INFORMATION SUPPLIED Block Start

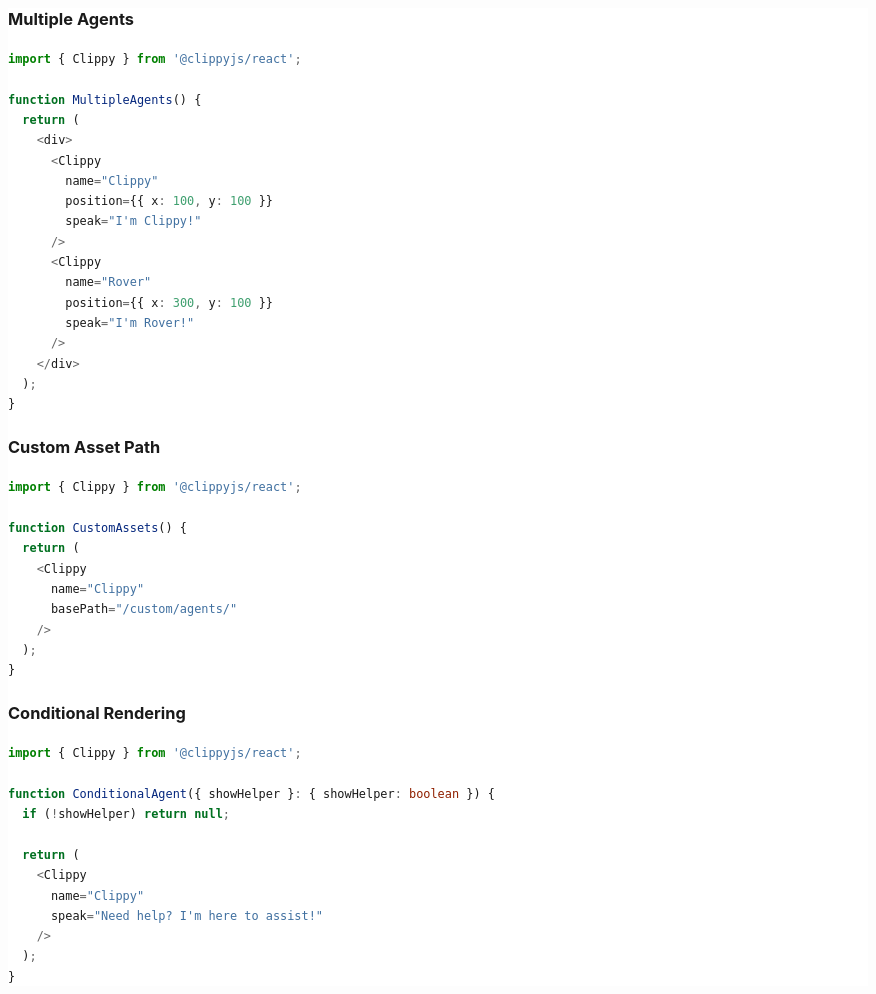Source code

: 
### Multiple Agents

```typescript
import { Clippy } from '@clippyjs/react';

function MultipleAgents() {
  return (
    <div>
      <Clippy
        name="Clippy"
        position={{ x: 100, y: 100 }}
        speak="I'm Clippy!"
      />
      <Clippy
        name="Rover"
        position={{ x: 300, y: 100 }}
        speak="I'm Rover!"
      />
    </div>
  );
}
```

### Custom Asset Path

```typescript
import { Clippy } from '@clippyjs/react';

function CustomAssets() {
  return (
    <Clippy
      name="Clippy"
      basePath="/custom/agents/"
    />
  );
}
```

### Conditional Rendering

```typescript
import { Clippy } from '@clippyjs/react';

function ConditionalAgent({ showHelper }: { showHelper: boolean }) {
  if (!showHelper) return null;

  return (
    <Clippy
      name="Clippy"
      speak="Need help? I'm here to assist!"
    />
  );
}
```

INFORMATION SUPPLIED Block End
INFORMATION SUPPLIED Block Start

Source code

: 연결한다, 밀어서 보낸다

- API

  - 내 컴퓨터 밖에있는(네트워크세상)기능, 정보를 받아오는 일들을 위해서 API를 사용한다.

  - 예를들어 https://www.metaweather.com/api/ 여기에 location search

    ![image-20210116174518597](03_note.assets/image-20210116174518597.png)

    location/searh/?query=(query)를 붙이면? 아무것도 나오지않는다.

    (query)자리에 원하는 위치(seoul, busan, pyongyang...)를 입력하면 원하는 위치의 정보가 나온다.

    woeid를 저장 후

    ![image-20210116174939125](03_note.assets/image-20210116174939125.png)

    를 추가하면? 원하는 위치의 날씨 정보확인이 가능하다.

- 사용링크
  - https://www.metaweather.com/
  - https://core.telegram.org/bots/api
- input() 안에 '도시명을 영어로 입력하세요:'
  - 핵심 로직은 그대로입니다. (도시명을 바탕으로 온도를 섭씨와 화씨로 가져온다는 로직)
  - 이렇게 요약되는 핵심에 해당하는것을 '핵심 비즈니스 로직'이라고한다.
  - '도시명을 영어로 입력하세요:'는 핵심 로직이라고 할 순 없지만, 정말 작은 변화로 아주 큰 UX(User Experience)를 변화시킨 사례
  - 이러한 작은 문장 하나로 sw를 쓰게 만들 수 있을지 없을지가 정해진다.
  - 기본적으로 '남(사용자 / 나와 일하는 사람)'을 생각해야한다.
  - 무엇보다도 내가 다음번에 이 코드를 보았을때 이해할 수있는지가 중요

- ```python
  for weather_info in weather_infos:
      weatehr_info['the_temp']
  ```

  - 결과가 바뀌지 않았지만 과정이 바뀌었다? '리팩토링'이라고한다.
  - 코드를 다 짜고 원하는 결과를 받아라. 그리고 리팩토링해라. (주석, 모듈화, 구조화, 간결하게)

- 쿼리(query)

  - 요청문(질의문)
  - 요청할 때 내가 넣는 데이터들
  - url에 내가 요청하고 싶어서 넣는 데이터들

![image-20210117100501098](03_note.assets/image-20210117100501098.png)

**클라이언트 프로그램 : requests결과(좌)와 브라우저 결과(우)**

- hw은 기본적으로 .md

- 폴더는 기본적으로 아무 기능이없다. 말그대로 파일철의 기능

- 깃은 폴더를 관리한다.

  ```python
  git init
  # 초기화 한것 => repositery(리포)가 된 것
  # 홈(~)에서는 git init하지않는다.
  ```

INFORMATION SUPPLIED Block End
INFORMATION SUPPLIED Block Start

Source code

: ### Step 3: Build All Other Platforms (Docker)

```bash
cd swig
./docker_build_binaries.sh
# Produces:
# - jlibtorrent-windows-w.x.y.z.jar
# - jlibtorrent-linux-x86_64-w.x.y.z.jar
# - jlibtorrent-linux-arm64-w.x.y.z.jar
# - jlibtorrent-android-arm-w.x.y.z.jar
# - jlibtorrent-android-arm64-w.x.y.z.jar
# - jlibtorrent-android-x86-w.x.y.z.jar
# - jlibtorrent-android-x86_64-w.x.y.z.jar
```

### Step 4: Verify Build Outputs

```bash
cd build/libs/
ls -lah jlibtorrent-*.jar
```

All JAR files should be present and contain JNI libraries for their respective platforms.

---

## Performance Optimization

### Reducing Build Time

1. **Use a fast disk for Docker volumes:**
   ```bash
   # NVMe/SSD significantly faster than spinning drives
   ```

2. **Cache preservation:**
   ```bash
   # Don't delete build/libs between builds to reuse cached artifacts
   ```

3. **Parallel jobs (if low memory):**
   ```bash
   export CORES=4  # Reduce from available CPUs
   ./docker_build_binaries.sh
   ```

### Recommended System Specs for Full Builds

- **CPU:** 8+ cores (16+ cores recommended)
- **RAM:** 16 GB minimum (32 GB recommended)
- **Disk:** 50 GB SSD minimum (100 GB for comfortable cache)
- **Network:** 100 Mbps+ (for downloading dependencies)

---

INFORMATION SUPPLIED Block End

▶ [WHAT TO DO] All lines carrying the word "입력하세요" must be copied from the data above.

▶ [ANSWER TO THE PROBLEM]
- input() 안에 '도시명을 영어로 입력하세요:'
  - '도시명을 영어로 입력하세요:'는 핵심 로직이라고 할 순 없지만, 정말 작은 변화로 아주 큰 UX(User Experience)를 변화시킨 사례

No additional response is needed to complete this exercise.